◆ Records provided:
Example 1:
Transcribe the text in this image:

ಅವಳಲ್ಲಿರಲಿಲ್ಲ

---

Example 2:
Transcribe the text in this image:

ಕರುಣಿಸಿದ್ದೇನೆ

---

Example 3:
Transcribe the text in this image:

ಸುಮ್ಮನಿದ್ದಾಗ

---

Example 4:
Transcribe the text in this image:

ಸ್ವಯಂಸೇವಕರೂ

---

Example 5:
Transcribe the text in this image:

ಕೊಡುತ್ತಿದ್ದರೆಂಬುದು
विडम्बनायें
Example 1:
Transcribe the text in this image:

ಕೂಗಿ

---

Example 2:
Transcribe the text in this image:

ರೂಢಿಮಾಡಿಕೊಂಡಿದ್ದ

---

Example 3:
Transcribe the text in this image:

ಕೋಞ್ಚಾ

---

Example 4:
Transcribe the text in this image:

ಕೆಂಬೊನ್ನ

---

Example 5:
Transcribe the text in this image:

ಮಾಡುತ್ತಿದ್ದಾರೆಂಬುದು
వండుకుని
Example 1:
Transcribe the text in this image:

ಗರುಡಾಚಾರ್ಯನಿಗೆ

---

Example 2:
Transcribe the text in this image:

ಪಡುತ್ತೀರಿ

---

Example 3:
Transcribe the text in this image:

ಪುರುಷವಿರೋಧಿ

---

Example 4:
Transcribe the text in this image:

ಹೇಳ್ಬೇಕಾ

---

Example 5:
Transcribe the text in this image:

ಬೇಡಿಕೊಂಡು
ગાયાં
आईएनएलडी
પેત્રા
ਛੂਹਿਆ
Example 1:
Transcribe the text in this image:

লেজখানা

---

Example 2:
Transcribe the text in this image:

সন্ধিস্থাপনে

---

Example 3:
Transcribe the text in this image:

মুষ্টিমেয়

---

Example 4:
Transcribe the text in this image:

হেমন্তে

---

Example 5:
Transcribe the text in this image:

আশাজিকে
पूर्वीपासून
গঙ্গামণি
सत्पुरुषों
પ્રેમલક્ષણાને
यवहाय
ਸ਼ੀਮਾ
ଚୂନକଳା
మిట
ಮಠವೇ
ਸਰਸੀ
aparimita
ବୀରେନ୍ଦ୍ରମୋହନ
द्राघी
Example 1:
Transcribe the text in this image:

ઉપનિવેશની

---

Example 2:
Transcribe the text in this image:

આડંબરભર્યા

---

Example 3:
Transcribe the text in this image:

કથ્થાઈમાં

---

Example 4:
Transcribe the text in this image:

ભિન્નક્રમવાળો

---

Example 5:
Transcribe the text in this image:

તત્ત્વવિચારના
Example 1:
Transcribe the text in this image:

◆ Exercise brief:
Retype the data shown above so that each line matches the original.

◆ Answer section:
Example 1:
Transcribe the text in this image:

ಅವಳಲ್ಲಿರಲಿಲ್ಲ

---

Example 2:
Transcribe the text in this image:

ಕರುಣಿಸಿದ್ದೇನೆ

---

Example 3:
Transcribe the text in this image:

ಸುಮ್ಮನಿದ್ದಾಗ

---

Example 4:
Transcribe the text in this image:

ಸ್ವಯಂಸೇವಕರೂ

---

Example 5:
Transcribe the text in this image:

ಕೊಡುತ್ತಿದ್ದರೆಂಬುದು
विडम्बनायें
Example 1:
Transcribe the text in this image:

ಕೂಗಿ

---

Example 2:
Transcribe the text in this image:

ರೂಢಿಮಾಡಿಕೊಂಡಿದ್ದ

---

Example 3:
Transcribe the text in this image:

ಕೋಞ್ಚಾ

---

Example 4:
Transcribe the text in this image:

ಕೆಂಬೊನ್ನ

---

Example 5:
Transcribe the text in this image:

ಮಾಡುತ್ತಿದ್ದಾರೆಂಬುದು
వండుకుని
Example 1:
Transcribe the text in this image:

ಗರುಡಾಚಾರ್ಯನಿಗೆ

---

Example 2:
Transcribe the text in this image:

ಪಡುತ್ತೀರಿ

---

Example 3:
Transcribe the text in this image:

ಪುರುಷವಿರೋಧಿ

---

Example 4:
Transcribe the text in this image:

ಹೇಳ್ಬೇಕಾ

---

Example 5:
Transcribe the text in this image:

ಬೇಡಿಕೊಂಡು
ગાયાં
आईएनएलडी
પેત્રા
ਛੂਹਿਆ
Example 1:
Transcribe the text in this image:

লেজখানা

---

Example 2:
Transcribe the text in this image:

সন্ধিস্থাপনে

---

Example 3:
Transcribe the text in this image:

মুষ্টিমেয়

---

Example 4:
Transcribe the text in this image:

হেমন্তে

---

Example 5:
Transcribe the text in this image:

আশাজিকে
पूर्वीपासून
গঙ্গামণি
सत्पुरुषों
પ્રેમલક્ષણાને
यवहाय
ਸ਼ੀਮਾ
ଚୂନକଳା
మిట
ಮಠವೇ
ਸਰਸੀ
aparimita
ବୀରେନ୍ଦ୍ରମୋହନ
द्राघी
Example 1:
Transcribe the text in this image:

ઉપનિવેશની

---

Example 2:
Transcribe the text in this image:

આડંબરભર્યા

---

Example 3:
Transcribe the text in this image:

કથ્થાઈમાં

---

Example 4:
Transcribe the text in this image:

ભિન્નક્રમવાળો

---

Example 5:
Transcribe the text in this image:

તત્ત્વવિચારના
Example 1:
Transcribe the text in this image:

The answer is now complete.